TASK ITEM: Below are entries; copy exactly the lines from the one with "loop and while" through the one with "Convert a binary", both included, and leave out the rest.

-- RECORDS PROVIDED follows --

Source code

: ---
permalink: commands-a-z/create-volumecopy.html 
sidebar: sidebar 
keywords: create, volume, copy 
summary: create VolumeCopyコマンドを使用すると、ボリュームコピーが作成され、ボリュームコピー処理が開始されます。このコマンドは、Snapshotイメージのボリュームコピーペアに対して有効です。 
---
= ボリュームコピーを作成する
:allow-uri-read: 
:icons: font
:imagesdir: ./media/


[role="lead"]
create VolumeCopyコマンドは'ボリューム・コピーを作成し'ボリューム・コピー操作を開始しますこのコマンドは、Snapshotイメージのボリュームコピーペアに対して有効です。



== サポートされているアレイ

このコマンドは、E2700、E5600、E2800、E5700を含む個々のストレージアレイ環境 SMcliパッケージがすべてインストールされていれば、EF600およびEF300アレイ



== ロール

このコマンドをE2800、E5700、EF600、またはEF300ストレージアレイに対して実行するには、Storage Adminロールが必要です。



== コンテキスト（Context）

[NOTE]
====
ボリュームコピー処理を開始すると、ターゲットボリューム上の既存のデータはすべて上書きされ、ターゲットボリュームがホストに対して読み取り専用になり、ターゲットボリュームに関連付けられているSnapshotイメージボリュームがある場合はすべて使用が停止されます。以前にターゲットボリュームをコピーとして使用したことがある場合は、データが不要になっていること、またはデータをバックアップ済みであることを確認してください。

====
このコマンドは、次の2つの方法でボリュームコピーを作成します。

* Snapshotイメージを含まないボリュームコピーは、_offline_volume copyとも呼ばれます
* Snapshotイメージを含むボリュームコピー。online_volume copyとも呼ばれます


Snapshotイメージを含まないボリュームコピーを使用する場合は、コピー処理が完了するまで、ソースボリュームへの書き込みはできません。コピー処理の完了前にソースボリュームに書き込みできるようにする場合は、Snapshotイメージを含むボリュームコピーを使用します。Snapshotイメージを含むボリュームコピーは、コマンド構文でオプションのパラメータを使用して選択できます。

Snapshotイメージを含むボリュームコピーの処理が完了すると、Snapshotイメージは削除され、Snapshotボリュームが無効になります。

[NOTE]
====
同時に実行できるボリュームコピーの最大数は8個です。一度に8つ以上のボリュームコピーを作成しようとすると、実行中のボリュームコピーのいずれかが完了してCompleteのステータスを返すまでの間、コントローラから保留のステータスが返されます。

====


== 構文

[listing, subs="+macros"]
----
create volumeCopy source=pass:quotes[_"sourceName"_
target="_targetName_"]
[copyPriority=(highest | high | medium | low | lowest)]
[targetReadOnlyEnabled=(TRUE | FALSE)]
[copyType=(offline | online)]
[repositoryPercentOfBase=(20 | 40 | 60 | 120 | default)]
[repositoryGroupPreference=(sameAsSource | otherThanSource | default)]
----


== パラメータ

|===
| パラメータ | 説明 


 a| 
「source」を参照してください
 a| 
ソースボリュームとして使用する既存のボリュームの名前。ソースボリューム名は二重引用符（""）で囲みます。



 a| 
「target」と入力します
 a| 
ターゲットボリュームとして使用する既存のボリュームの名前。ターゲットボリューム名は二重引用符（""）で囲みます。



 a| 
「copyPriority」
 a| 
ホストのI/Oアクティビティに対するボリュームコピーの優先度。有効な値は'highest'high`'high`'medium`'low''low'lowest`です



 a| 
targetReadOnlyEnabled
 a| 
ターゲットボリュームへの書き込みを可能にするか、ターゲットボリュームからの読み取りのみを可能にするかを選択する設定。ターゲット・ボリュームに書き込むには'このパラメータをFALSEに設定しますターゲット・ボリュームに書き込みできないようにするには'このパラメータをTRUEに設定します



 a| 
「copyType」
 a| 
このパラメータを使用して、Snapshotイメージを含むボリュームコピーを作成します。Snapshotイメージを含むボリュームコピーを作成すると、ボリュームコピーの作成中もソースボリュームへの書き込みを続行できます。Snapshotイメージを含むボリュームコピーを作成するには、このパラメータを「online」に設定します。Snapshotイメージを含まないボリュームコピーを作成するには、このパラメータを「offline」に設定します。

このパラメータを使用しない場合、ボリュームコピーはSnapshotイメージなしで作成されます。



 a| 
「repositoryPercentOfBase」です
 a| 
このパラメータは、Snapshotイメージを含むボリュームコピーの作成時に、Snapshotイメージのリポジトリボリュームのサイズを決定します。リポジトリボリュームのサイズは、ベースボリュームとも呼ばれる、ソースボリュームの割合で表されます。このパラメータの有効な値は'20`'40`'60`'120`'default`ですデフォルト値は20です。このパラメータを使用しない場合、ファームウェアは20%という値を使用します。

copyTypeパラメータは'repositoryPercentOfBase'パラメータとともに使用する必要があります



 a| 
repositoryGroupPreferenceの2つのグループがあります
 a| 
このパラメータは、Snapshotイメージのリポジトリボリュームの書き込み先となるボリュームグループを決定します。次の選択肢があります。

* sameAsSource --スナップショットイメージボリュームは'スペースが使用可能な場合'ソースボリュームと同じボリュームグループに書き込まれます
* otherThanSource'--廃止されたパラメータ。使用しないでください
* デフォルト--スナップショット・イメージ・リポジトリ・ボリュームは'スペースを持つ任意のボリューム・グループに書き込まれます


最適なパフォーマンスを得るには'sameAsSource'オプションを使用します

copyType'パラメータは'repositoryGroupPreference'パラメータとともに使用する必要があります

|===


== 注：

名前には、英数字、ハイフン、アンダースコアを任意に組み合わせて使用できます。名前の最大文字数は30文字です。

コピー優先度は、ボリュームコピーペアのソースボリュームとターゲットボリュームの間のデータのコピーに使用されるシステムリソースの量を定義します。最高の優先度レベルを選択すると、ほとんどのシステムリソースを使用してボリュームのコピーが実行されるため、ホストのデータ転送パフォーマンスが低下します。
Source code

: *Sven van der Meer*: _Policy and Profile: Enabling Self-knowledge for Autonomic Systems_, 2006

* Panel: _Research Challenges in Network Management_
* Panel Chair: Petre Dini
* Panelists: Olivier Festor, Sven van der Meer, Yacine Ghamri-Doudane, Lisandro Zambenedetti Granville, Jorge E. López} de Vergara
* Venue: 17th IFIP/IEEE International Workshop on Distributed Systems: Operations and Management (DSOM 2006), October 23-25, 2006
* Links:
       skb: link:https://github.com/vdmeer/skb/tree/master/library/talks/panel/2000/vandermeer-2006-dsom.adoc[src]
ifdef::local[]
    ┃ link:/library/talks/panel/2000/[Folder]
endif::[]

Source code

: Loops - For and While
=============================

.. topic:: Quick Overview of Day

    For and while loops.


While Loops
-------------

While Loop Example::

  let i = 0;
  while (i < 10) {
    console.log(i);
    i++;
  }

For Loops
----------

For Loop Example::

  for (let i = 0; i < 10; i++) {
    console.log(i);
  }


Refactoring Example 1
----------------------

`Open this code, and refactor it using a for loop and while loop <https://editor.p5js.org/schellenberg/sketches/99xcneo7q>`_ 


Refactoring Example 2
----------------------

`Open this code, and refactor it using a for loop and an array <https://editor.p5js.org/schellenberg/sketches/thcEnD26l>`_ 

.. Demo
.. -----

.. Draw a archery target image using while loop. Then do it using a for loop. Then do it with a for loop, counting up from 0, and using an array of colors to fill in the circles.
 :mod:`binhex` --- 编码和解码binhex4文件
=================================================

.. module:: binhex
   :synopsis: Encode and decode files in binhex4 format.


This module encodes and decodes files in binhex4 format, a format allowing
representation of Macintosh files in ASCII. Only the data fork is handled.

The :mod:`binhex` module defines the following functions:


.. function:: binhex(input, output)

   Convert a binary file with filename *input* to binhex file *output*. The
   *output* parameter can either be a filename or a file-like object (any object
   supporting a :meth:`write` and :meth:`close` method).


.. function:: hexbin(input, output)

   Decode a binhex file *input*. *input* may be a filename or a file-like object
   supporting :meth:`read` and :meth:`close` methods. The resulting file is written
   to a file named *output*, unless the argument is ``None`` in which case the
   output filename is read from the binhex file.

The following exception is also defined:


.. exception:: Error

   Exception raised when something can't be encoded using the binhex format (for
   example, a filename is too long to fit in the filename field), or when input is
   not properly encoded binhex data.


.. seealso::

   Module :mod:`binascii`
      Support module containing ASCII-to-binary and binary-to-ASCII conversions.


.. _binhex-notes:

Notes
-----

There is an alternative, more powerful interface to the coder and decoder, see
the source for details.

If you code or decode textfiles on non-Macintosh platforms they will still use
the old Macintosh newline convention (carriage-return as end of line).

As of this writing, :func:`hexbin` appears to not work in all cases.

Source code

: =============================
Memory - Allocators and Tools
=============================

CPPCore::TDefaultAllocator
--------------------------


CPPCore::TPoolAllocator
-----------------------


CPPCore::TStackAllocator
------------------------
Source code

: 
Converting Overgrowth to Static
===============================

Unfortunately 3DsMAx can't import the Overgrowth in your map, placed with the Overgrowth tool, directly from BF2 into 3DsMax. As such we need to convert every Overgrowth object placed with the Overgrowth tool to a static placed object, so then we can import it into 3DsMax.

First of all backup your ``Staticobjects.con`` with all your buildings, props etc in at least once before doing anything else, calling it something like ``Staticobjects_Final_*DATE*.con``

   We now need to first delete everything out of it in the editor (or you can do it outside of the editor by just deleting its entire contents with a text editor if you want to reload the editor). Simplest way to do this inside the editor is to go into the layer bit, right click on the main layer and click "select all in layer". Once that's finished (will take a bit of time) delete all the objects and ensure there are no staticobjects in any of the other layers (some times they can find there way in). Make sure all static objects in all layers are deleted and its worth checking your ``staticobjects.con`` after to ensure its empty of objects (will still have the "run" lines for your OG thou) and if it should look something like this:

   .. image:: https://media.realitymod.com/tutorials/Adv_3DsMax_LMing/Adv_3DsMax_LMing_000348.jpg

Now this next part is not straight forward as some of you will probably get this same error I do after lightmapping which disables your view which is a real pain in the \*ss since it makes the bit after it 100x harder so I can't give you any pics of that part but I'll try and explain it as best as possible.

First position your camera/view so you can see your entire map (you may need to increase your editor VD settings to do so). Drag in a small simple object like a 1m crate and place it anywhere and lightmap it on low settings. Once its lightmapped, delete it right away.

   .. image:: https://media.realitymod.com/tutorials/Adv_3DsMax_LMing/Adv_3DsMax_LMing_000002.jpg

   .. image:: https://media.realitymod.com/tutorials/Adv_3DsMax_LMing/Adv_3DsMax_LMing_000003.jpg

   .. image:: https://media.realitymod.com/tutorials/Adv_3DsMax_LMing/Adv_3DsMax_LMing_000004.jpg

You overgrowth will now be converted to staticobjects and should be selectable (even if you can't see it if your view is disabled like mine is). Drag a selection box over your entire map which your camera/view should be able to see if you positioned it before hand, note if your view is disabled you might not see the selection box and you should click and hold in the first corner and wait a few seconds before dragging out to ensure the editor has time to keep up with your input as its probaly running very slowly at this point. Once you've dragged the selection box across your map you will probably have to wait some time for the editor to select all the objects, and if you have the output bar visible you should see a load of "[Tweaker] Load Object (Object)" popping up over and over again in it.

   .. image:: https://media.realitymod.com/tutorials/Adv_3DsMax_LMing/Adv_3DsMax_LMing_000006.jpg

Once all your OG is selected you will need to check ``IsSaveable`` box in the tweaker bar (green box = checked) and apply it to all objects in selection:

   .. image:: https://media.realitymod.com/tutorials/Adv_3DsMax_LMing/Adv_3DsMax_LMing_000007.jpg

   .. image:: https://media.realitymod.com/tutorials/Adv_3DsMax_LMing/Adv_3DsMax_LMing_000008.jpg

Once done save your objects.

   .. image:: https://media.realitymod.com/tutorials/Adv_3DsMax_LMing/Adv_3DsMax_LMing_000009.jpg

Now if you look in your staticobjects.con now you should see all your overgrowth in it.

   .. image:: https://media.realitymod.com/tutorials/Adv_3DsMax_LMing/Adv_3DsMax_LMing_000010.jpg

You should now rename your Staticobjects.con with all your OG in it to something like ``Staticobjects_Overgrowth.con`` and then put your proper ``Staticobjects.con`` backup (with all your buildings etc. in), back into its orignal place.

-- RECORDS PROVIDED concluded --

WRITTEN ANSWER:
`Open this code, and refactor it using a for loop and while loop <https://editor.p5js.org/schellenberg/sketches/99xcneo7q>`_ 


Refactoring Example 2
----------------------

`Open this code, and refactor it using a for loop and an array <https://editor.p5js.org/schellenberg/sketches/thcEnD26l>`_ 

.. Demo
.. -----

.. Draw a archery target image using while loop. Then do it using a for loop. Then do it with a for loop, counting up from 0, and using an array of colors to fill in the circles.
 :mod:`binhex` --- 编码和解码binhex4文件
=================================================

.. module:: binhex
   :synopsis: Encode and decode files in binhex4 format.


This module encodes and decodes files in binhex4 format, a format allowing
representation of Macintosh files in ASCII. Only the data fork is handled.

The :mod:`binhex` module defines the following functions:


.. function:: binhex(input, output)

   Convert a binary file with filename *input* to binhex file *output*. The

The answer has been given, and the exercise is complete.